I heard his voice in the background, cold and detached. "Is that her? Tell her to sign the papers and I'll call off the dogs."

"Did you hear that, sister?" Rissa mocked. "Sign the assets over, and maybe we'll let you live."

The woman in the clinic shoved me hard. I stumbled back, hitting the wall.

"Get her!" someone yelled.

A man picked up a metal chair. He raised it high, aiming for my head.

I curled into a ball, protecting my stomach.

I closed my eyes, waiting for the impact.

Thud.

The sound was heavy, meaty. But I felt no pain.

I opened my eyes.

A shadow had fallen over me, blocking out the harsh fluorescent lights.

A man stood there. He had caught the metal chair with one arm. His suit jacket strained against the muscle as he held the weight effortlessly.

He didn't even look at the attacker. He tore the chair from the man's grip and tossed it aside like it was made of cardboard.

The room froze. The air temperature seemed to drop ten degrees.

The man turned to face the crowd.

His eyes were the color of gunmetal. His jaw was set in a line of pure, unadulterated violence.

Killian Qiro.

He looked down at me, huddled on the dirty floor.

Then he looked at the mob.

"Who dares?" his voice was a low growl that vibrated in my chest. "Who dares call a Qiro child a bastard?"

He reached down.

I flinched, instinctively bracing for another blow.

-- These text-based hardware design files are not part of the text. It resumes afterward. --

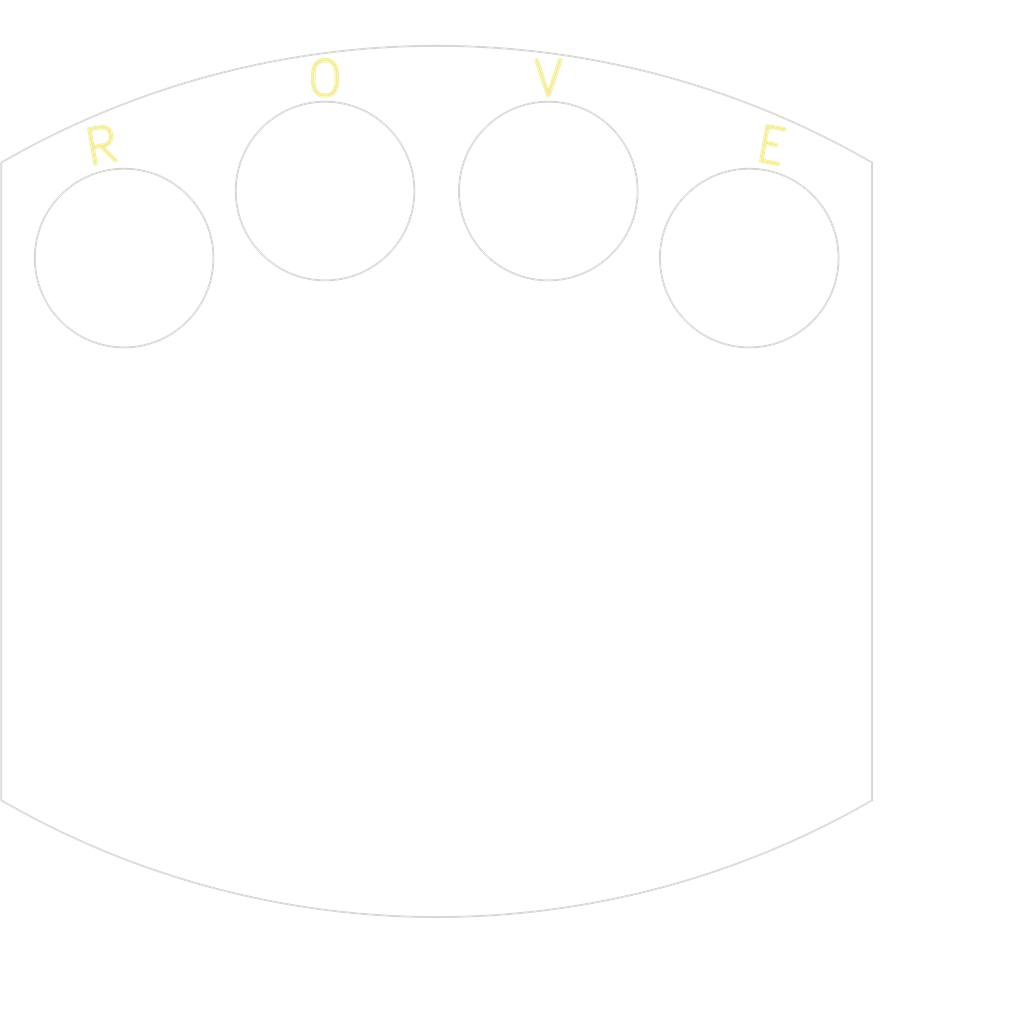
<source format=kicad_pcb>
(kicad_pcb (version 20171130) (host pcbnew "(5.0.0)")

  (general
    (thickness 1.6)
    (drawings 18)
    (tracks 0)
    (zones 0)
    (modules 0)
    (nets 1)
  )

  (page A4)
  (layers
    (0 F.Cu signal)
    (31 B.Cu signal)
    (32 B.Adhes user)
    (33 F.Adhes user)
    (34 B.Paste user)
    (35 F.Paste user)
    (36 B.SilkS user)
    (37 F.SilkS user)
    (38 B.Mask user)
    (39 F.Mask user)
    (40 Dwgs.User user)
    (41 Cmts.User user)
    (42 Eco1.User user)
    (43 Eco2.User user)
    (44 Edge.Cuts user)
    (45 Margin user)
    (46 B.CrtYd user)
    (47 F.CrtYd user)
    (48 B.Fab user)
    (49 F.Fab user)
  )

  (setup
    (last_trace_width 0.25)
    (trace_clearance 0.2)
    (zone_clearance 0.508)
    (zone_45_only no)
    (trace_min 0.2)
    (segment_width 0.2)
    (edge_width 0.2)
    (via_size 0.8)
    (via_drill 0.4)
    (via_min_size 0.4)
    (via_min_drill 0.3)
    (uvia_size 0.3)
    (uvia_drill 0.1)
    (uvias_allowed no)
    (uvia_min_size 0.2)
    (uvia_min_drill 0.1)
    (pcb_text_width 0.3)
    (pcb_text_size 1.5 1.5)
    (mod_edge_width 0.15)
    (mod_text_size 1 1)
    (mod_text_width 0.15)
    (pad_size 1.524 1.524)
    (pad_drill 0.762)
    (pad_to_mask_clearance 0.2)
    (aux_axis_origin 0 0)
    (visible_elements FFFFFF7F)
    (pcbplotparams
      (layerselection 0x010fc_ffffffff)
      (usegerberextensions false)
      (usegerberattributes false)
      (usegerberadvancedattributes false)
      (creategerberjobfile false)
      (excludeedgelayer true)
      (linewidth 0.100000)
      (plotframeref false)
      (viasonmask false)
      (mode 1)
      (useauxorigin false)
      (hpglpennumber 1)
      (hpglpenspeed 20)
      (hpglpendiameter 15.000000)
      (psnegative false)
      (psa4output false)
      (plotreference true)
      (plotvalue true)
      (plotinvisibletext false)
      (padsonsilk false)
      (subtractmaskfromsilk false)
      (outputformat 1)
      (mirror false)
      (drillshape 1)
      (scaleselection 1)
      (outputdirectory ""))
  )

  (net 0 "")

  (net_class Default "This is the default net class."
    (clearance 0.2)
    (trace_width 0.25)
    (via_dia 0.8)
    (via_drill 0.4)
    (uvia_dia 0.3)
    (uvia_drill 0.1)
  )

  (gr_text E (at 177.8 49.53 -10) (layer F.SilkS) (tstamp 5C021501)
    (effects (font (size 4 4) (thickness 0.5)))
  )
  (gr_text O (at 127 41.91) (layer F.SilkS) (tstamp 5C0214E6)
    (effects (font (size 4 4) (thickness 0.5)))
  )
  (gr_text V (at 152.4 41.91) (layer F.SilkS) (tstamp 5C0214A4)
    (effects (font (size 4 4) (thickness 0.5)))
  )
  (gr_text R (at 101.6 49.53 10) (layer F.SilkS)
    (effects (font (size 4 4) (thickness 0.5)))
  )
  (gr_text Centerline (at 139.7 34.29) (layer F.Fab)
    (effects (font (size 1.5 1.5) (thickness 0.3)))
  )
  (gr_line (start 139.7 38.1) (end 139.7 137.16) (layer F.Fab) (width 0.2))
  (dimension 99.06 (width 0.3) (layer Dwgs.User)
    (gr_text "99.060 mm" (at 204.03 87.63 270) (layer Dwgs.User)
      (effects (font (size 1.5 1.5) (thickness 0.3)))
    )
    (feature1 (pts (xy 139.7 137.16) (xy 202.516421 137.16)))
    (feature2 (pts (xy 139.7 38.1) (xy 202.516421 38.1)))
    (crossbar (pts (xy 201.93 38.1) (xy 201.93 137.16)))
    (arrow1a (pts (xy 201.93 137.16) (xy 201.343579 136.033496)))
    (arrow1b (pts (xy 201.93 137.16) (xy 202.516421 136.033496)))
    (arrow2a (pts (xy 201.93 38.1) (xy 201.343579 39.226504)))
    (arrow2b (pts (xy 201.93 38.1) (xy 202.516421 39.226504)))
  )
  (dimension 99.06 (width 0.3) (layer Dwgs.User)
    (gr_text "99.060 mm" (at 139.7 150.69) (layer Dwgs.User)
      (effects (font (size 1.5 1.5) (thickness 0.3)))
    )
    (feature1 (pts (xy 189.23 123.19) (xy 189.23 149.176421)))
    (feature2 (pts (xy 90.17 123.19) (xy 90.17 149.176421)))
    (crossbar (pts (xy 90.17 148.59) (xy 189.23 148.59)))
    (arrow1a (pts (xy 189.23 148.59) (xy 188.103496 149.176421)))
    (arrow1b (pts (xy 189.23 148.59) (xy 188.103496 148.003579)))
    (arrow2a (pts (xy 90.17 148.59) (xy 91.296504 149.176421)))
    (arrow2b (pts (xy 90.17 148.59) (xy 91.296504 148.003579)))
  )
  (gr_line (start 189.23 51.3715) (end 189.23 123.8885) (layer Edge.Cuts) (width 0.2) (tstamp 5C021247))
  (gr_arc (start 139.7 38.1) (end 139.7 137.16) (angle -29.9999929) (layer Edge.Cuts) (width 0.2) (tstamp 5C0211DA))
  (gr_arc (start 139.7 38.1) (end 139.7 137.16) (angle 29.9999929) (layer Edge.Cuts) (width 0.2) (tstamp 5C0211C8))
  (gr_arc (start 139.7 137.16) (end 139.7 38.1) (angle 29.9999929) (layer Edge.Cuts) (width 0.2) (tstamp 5C02116C))
  (gr_line (start 90.17 51.3715) (end 90.17 123.8885) (layer Edge.Cuts) (width 0.2) (tstamp 5C021045))
  (gr_arc (start 139.7 137.16) (end 139.7 38.1) (angle -29.9999929) (layer Edge.Cuts) (width 0.2))
  (gr_circle (center 127 54.61) (end 137.16 54.61) (layer Edge.Cuts) (width 0.2) (tstamp 5C0205B3))
  (gr_circle (center 152.4 54.61) (end 162.56 54.61) (layer Edge.Cuts) (width 0.2) (tstamp 5C0205AE))
  (gr_circle (center 175.26 62.23) (end 185.42 62.23) (layer Edge.Cuts) (width 0.2) (tstamp 5C0205A8))
  (gr_circle (center 104.14 62.23) (end 114.3 62.23) (layer Edge.Cuts) (width 0.2))

)

</source>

He paused, his expression softening for a fraction of a second.

"Easy," he whispered. "I've got you."

He scooped me up into his arms as if I weighed nothing.

I pressed my face against his chest. He smelled like rain, aged scotch, and the metallic tang of gunpowder.

"Xander..." I whispered, my vision blurring.

Killian stepped over the cowering attackers, his stride steady and lethal.

"Xander is a dead man walking," Killian said. "He just doesn't know it yet."